*** Exercise material Section Begins ***

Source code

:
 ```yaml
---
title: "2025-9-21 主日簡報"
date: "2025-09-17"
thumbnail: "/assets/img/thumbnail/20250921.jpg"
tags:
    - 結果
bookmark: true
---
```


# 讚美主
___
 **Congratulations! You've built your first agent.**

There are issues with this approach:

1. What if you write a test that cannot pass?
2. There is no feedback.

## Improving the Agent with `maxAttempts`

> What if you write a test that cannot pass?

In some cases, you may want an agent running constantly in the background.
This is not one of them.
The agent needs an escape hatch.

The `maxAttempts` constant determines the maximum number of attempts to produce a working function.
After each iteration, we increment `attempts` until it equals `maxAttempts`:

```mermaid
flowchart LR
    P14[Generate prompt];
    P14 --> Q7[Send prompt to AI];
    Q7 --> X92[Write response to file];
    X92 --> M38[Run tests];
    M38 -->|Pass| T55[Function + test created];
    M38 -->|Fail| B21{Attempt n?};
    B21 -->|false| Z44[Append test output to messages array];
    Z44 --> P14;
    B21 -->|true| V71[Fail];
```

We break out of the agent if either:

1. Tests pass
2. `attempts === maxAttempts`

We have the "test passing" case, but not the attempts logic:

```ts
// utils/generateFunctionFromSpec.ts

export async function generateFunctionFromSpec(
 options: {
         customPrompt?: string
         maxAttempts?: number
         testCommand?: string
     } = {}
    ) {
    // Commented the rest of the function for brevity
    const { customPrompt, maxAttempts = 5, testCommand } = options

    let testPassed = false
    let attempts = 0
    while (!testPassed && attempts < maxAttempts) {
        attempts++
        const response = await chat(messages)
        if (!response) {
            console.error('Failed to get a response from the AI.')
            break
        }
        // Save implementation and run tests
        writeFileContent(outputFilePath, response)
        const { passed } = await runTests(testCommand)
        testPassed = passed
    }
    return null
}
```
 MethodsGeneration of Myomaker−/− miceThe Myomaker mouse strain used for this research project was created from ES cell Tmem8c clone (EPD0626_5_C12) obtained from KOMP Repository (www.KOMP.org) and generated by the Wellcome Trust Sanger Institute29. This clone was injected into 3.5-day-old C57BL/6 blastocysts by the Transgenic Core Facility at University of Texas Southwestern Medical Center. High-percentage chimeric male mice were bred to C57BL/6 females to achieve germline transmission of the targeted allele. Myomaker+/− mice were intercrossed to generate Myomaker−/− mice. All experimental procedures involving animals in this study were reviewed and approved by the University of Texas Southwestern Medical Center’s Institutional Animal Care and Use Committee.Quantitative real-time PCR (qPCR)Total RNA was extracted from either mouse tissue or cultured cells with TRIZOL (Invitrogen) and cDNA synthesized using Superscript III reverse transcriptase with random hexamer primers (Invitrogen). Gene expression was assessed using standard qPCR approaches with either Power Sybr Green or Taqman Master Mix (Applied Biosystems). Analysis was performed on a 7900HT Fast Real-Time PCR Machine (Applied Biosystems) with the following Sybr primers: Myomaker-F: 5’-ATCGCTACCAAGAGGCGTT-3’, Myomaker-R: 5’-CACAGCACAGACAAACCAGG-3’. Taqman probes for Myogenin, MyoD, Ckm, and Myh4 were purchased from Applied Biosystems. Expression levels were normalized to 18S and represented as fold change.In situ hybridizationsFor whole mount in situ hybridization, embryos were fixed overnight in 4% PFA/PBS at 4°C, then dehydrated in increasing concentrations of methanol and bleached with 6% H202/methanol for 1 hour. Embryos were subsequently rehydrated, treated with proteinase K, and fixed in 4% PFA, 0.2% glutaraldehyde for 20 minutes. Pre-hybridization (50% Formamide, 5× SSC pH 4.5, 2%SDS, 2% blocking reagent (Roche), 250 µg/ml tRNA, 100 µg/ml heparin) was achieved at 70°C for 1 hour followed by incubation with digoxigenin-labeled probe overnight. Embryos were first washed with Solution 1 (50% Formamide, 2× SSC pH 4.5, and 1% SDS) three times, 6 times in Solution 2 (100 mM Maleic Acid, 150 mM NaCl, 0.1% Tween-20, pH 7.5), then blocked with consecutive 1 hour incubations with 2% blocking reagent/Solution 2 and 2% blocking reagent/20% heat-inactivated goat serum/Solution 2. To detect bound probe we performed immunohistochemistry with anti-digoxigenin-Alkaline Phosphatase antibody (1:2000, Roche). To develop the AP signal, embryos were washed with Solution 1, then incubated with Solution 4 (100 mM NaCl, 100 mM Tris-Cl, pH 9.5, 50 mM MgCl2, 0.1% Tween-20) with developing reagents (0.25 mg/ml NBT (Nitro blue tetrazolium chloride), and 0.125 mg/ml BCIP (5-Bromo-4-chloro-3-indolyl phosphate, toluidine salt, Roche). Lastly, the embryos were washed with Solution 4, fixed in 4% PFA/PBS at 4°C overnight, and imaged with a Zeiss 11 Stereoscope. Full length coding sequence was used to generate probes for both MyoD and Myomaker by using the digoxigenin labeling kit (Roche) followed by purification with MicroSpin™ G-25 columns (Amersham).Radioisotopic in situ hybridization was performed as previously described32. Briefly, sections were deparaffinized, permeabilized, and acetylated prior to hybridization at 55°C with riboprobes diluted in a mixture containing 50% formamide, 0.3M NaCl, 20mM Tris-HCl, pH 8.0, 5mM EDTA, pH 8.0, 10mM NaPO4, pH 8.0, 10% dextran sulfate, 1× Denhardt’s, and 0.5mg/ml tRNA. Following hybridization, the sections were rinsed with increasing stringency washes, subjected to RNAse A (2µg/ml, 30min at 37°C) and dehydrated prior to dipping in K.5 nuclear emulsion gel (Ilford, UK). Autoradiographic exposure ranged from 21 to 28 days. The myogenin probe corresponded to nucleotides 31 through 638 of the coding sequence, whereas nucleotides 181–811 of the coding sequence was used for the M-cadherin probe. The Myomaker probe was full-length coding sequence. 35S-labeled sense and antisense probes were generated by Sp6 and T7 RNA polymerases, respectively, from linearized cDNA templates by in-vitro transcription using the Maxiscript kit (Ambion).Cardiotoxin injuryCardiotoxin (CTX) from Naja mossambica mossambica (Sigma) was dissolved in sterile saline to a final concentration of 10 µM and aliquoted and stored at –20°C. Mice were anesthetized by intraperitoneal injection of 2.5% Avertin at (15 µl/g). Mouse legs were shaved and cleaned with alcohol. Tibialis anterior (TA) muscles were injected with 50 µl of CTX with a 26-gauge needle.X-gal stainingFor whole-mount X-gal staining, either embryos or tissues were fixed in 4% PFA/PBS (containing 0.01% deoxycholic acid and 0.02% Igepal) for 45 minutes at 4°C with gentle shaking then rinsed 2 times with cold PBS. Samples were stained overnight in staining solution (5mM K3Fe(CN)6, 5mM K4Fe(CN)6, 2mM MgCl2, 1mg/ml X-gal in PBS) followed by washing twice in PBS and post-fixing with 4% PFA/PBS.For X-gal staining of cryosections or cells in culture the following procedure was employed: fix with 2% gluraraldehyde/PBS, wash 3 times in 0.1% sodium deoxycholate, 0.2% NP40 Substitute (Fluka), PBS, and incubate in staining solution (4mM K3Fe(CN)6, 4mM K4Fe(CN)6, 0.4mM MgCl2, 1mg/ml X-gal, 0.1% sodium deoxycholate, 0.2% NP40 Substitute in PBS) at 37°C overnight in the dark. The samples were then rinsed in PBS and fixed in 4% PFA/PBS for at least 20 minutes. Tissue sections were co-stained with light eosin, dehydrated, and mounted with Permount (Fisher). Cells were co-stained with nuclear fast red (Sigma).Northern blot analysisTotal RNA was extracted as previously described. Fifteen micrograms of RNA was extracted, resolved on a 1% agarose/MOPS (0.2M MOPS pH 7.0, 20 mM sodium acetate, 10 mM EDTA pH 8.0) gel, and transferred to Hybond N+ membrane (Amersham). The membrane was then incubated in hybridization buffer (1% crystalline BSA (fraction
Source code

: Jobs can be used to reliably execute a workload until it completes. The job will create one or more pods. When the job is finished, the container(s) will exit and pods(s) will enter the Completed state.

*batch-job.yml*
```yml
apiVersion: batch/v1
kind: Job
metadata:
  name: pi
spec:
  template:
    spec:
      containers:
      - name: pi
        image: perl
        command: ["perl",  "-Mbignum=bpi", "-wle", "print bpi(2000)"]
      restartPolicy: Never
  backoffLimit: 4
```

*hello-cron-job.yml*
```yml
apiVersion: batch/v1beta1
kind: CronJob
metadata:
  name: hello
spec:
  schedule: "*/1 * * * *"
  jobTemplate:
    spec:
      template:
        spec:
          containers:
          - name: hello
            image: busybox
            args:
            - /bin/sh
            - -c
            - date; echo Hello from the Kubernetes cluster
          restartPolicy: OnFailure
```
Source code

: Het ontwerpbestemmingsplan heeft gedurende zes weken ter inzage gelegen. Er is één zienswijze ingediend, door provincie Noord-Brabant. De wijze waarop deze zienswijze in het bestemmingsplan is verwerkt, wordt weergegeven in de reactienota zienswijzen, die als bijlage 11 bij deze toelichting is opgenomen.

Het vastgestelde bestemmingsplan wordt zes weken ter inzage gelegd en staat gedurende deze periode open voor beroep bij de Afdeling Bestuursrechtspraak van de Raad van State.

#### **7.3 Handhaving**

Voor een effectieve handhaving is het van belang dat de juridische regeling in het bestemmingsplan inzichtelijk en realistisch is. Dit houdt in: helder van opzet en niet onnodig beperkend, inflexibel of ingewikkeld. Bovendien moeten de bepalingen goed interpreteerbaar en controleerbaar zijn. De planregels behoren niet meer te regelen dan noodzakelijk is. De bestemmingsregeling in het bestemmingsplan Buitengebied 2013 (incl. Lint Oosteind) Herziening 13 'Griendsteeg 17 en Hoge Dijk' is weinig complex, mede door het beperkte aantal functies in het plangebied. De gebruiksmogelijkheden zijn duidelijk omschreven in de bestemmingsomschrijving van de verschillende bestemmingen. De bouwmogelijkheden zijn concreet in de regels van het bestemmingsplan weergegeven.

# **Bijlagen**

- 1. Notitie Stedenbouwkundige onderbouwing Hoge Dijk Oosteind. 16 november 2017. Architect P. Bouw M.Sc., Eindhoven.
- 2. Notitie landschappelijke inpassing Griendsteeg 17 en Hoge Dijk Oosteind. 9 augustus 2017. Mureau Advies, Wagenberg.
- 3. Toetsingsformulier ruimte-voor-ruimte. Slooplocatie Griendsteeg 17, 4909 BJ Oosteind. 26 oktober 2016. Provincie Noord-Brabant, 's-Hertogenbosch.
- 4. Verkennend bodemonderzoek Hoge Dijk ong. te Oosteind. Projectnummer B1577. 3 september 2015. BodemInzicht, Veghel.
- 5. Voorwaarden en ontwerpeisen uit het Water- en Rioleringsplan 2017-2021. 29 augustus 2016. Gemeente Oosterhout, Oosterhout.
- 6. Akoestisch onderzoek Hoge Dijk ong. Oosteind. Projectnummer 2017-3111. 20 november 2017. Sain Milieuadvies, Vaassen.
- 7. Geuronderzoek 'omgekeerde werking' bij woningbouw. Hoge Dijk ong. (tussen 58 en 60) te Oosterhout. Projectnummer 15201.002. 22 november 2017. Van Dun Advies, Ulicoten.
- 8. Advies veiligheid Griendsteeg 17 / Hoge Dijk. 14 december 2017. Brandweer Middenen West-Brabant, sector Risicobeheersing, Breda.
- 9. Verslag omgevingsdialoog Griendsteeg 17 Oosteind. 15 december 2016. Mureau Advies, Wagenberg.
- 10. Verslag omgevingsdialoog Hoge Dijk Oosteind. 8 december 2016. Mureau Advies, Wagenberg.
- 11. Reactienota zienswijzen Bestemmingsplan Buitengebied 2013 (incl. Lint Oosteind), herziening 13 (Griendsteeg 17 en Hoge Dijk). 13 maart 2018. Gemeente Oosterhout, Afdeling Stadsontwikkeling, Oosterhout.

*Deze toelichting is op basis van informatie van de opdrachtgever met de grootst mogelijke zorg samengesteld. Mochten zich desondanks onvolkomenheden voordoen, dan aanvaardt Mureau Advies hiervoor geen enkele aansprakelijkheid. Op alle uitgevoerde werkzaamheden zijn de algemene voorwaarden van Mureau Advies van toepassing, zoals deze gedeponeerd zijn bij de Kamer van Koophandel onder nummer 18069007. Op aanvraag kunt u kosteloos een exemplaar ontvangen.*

*** Exercise material Section Ends ***

◆ Aim of the task ◆
Determine how many lines above contain "zienswijzen" and respond with that number only.

◆ Reply to the task ◆
2